En un día lleno de sobresaltos, ahí venía otro: se trataba de Quinn, quien se suponía que no podía poner sus grandes pies en la Zona Cinco. Conducía un Ford Taurus de alquiler.
—Oh, genial —me dije. Hacía un momento ansiaba compañía, pero no aquélla. Por mucho afecto que le tuviera a Quinn y por mucho que lo admirara, la conversación con él prometía ser tan desagradable como el día que acababa.
Salió del coche y avanzó hacia mí con paso grácil, como siempre. Quinn es muy grande, va rapado al cero y tiene unos ojos tan púrpura como los pensamientos. Es uno de los pocos hombres tigre que quedan en el mundo, y puede que el único macho de su especie en el continente norteamericano. La última vez que lo vi, rompimos. No estaba orgullosa de cómo se lo dije ni del porqué, pero creí haber sido muy clara en cuanto al fin de nuestra relación.
Sin embargo allí estaba, y sus grandes y cálidas manos se posaron sobre mis hombros. Cualquier placer que hubiera podido experimentar al volver a verlo se desvaneció, ahogado por una oleada de ansiedad que me atravesó de lado a lado. Sentía que el aire se volvía más denso.
—No deberías estar aquí —le dije—. Eric ha rechazado tu solicitud, o eso me ha contado.
—¿Te lo pidió primero? ¿Sabías que quería verte?
Ya había oscurecido lo suficiente como para que se activara la luz de seguridad exterior. La cara de Quinn era toda franjas de dureza que enmarcaban una mirada amarilla clavada en la mía.
—No, pero ése no es el tema —dije. Sentí la ira traspasando el aire. Y no era la mía.
—Yo creo que sí.
Estaba anocheciendo.
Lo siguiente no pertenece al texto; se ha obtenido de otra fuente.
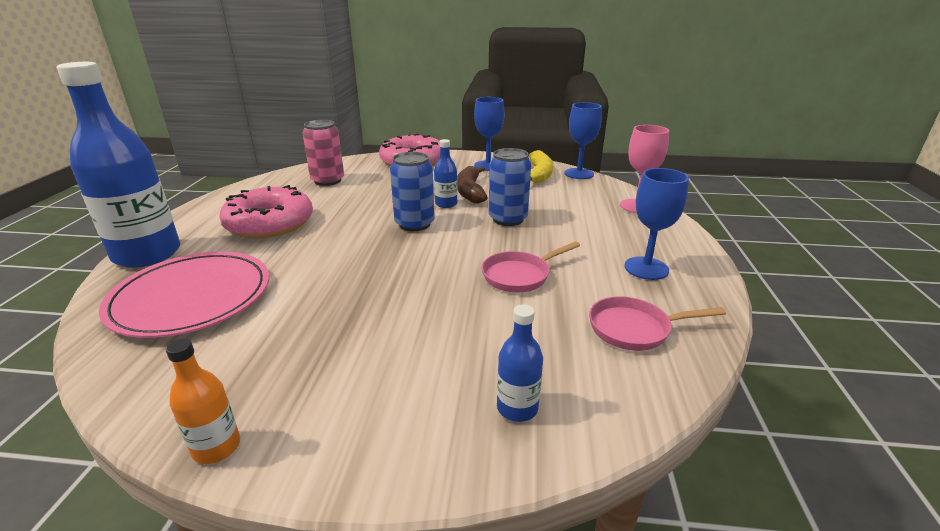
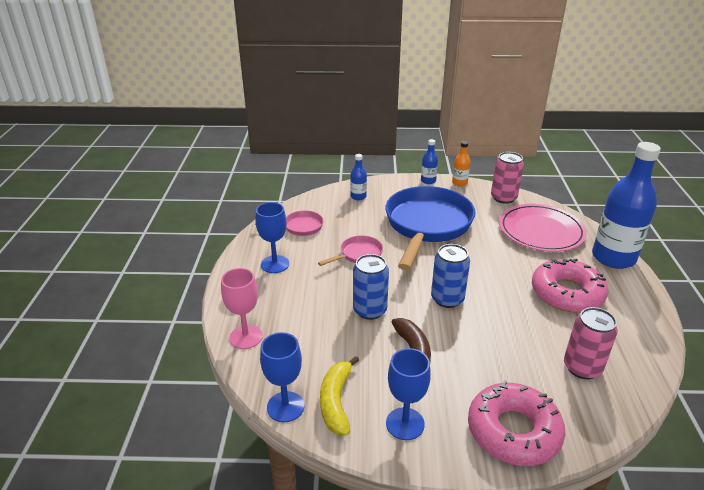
camera: 175 degrees right, 5 degrees up
blue bottle [434,139,457,208] -> blue bottle moved to [421,139,438,184]
none -> blue pan [385,186,476,270]
none -> pink can [491,152,524,204]

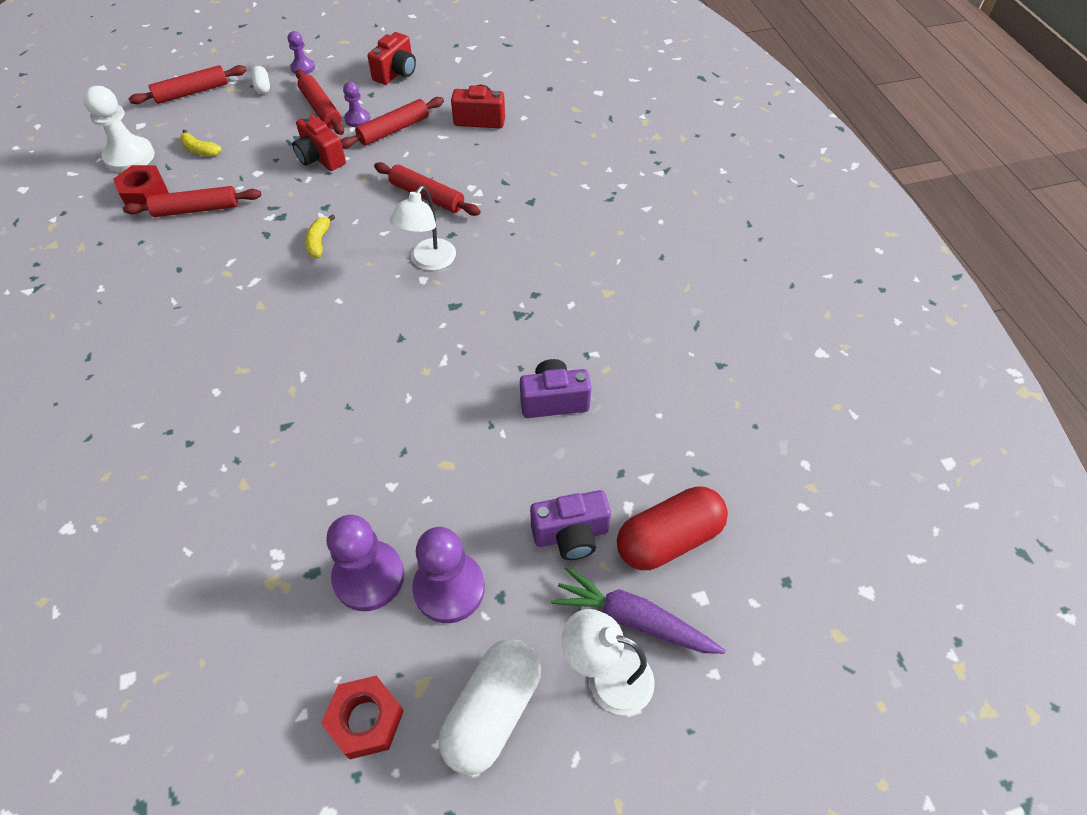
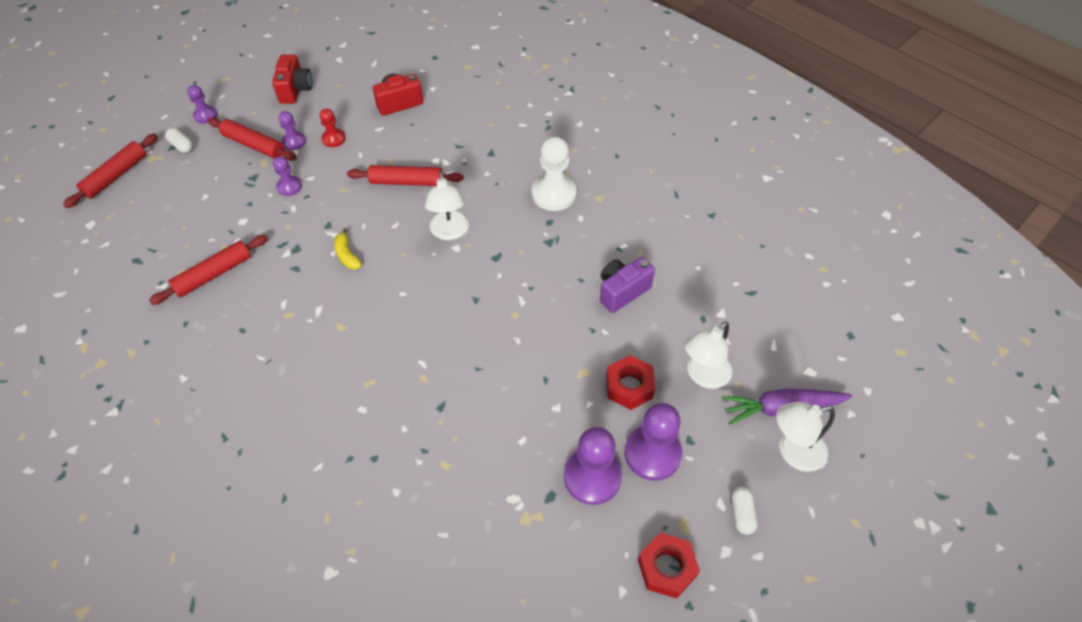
camera: 30 degrees left, 0 degrees up
white pawn [83,86,155,173] -> white pawn moved to [532,137,577,211]
red nut [113,165,169,206] -> red nut moved to [606,355,655,410]
yellow banana [180,130,222,156] -> none
red camera [292,114,346,171] -> purple pawn [273,156,302,196]
red rolling pin [341,97,444,149] -> red pawn [320,108,346,147]
white capsule [438,639,541,775] -> white capsule [731,487,758,535], size x0.47
purple camera [530,490,611,560] -> white lamp [684,321,732,389]
red capsule [617,486,728,570] -> none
No era el momento de enzarzarse en una discusión prolongada.
—¿No lo zanjamos todo la última vez que hablamos?
No me apetecía montar otra escena, por muy bien que me cayese ese hombre.
—Dijiste que era todo lo que pensabas, nena. Yo creo que no.
Oh, genial. ¡Justo lo que necesitaba! Pero como sabía que la relación no había sido sólo cosa mía, conté hasta diez y contesté.
—Sé que no te di mucha cancha cuando te dije que no podíamos volver a vernos, Quinn, pero iba en serio. ¿Qué ha cambiado en tu situación personal? ¿Es que ahora tu madre puede cuidarse sola? ¿O ha madurado Frannie lo suficiente como para encargarse de ella si se escapa? —La madre de Quinn había pasado una racha horrible, acabando más o menos loca por ello. Bueno, dejémoslo en más. Su hermana, Frannie, era aún una adolescente.
Agachó la cabeza por un momento, como si se estuviese recomponiendo. Luego, volvió a mirarme directamente a los ojos.
—¿Por qué eres más dura conmigo que con los demás? —inquirió.
—No es así —dije al instante, pero al momento me pregunté si tenía razón.
—¿Le has pedido a Eric que deje Fangtasia? ¿Le has pedido a Bill que abandone su empresa informática? ¿Le has pedido a Sam que dé la espalda a su familia?
—¿Qué…? —empecé, tratando de establecer la relación.
—Me estás pidiendo que deje de lado a otras personas a las que quiero, mi madre, mi hermana, para poder estar contigo —dijo.
—No te estoy pidiendo que hagas nada —me defendí, sintiendo que la tensión en mi interior ascendía hasta niveles intolerables—. Te dije que quería ser la primera en la vida de mi novio. Y pensé (sigo pensando) que tu familia ha de ser lo primero, porque tu hermana y tu madre no son precisamente mujeres que se mantengan por sí solas. ¡No le he pedido a Eric que deje Fangtasia! ¿Por qué iba a hacerlo? ¿Y qué tiene que ver Sam? Ni siquiera se me ocurre una razón para mencionar a Bill. Es agua más que pasada.
—Bill adora su estatus tanto en el mundo vampírico como en el humano, y Eric ama su porción de Luisiana más de lo que te amará nunca a ti —dijo Quinn, y su tono parecía rezumar compasión hacia mí. Eso era ridículo.
—¿De dónde sale tanto odio? —le pregunté, extendiendo las manos abiertas ante mí—. No dejé de verte por ningún sentimiento hacia otra persona. Lo hice porque pensé que tu plato ya estaba a rebosar.